GNEIMO: Constrained Molecular Dynamics Methods For Long Time Scale Simulation of Macromolecules

The two leading causes for the limitation of the all-atom molecular dynamics (MD) simulation timescales are: 1. calculation of forces that scale as the square of the number of atoms and, 2. the integration time step is limited to 1fs due to the high frequency modes in the protein. High performance technologies and better force calculation algorithms have addressed the former, and we address the latter issue in this work.Here we report a constrained MD method, GNEIMO (Generalized Newton-Euler inverse mass operator method), that is capable of achieving stable dynamics with integration time steps as large as 10 to 20fs.
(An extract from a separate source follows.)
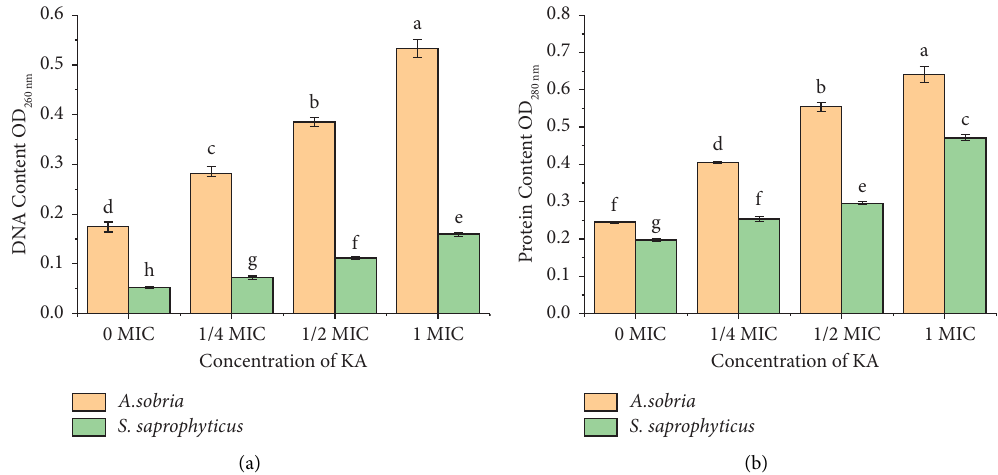
Figure 1: Te leakage of DNA (a) and protein (b) of A. sobria and S. saprophyticus after KA treatment at diferent densities at 30 ° C for 24h. Te diferent lowercase letters represent signifcant diferences ( P < 0.05).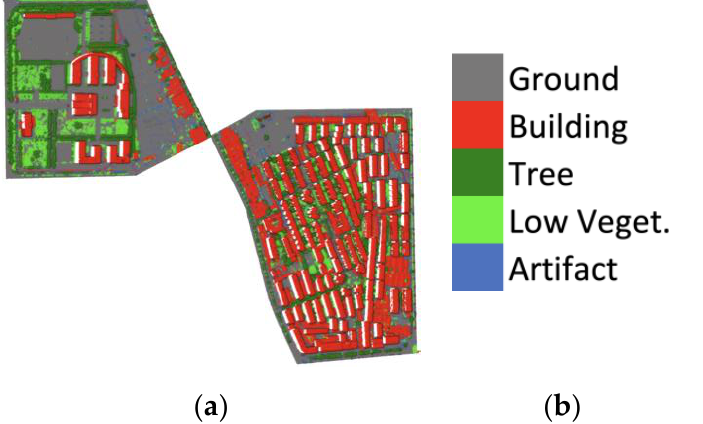
Figure 14. ( a ) Classification result of both DALES tiles with our 3DCNN, ( b ) legend. Table 9. Average and weighted F1 and IoU scores for 2DCNN and 3DCNN classifiers for the LASDU dataset. The OA is also reported. Figure 15. ( a ) 3DCNN classification results on the testing area of the LASDU dataset, ( b ) legend. Table 10. Average and weighted F1 and IoU scores for 2DCNN and 3DCNN classifiers for the Bordeaux dataset. The OA is also reported.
The GNEIMO method provides a platform to perform long time scale hierarchical simulations ranging from all-atom simulations, coarse-grained dynamics of clusters of few atoms, to dynamics with larger motifs constrained, at lesser computational expense compared to all-atom MD. GNEIMO method uses spatial operator algebra to solve for the internal coordinate dynamics with computational cost scaling linearly as the number of degrees of freedom.The current implementation of GNEIMO is capable of performing constant temperature Nose-Hoover dynamics, with continuum Generalized Born solvation. We use adaptive step size integration to provide stable dynamics with larger time steps. We have carried out tens of nano-seconds of stable dynamics for proteins with time steps as large as 10 to 20fs for different integrators. We report results from conformational changes of domains in proteins from long time scale dynamics. This implementation integrates the force-field module from the MD program LAMMPS, with constrained dynamics module from NASA-Jet Propulsion laboratory.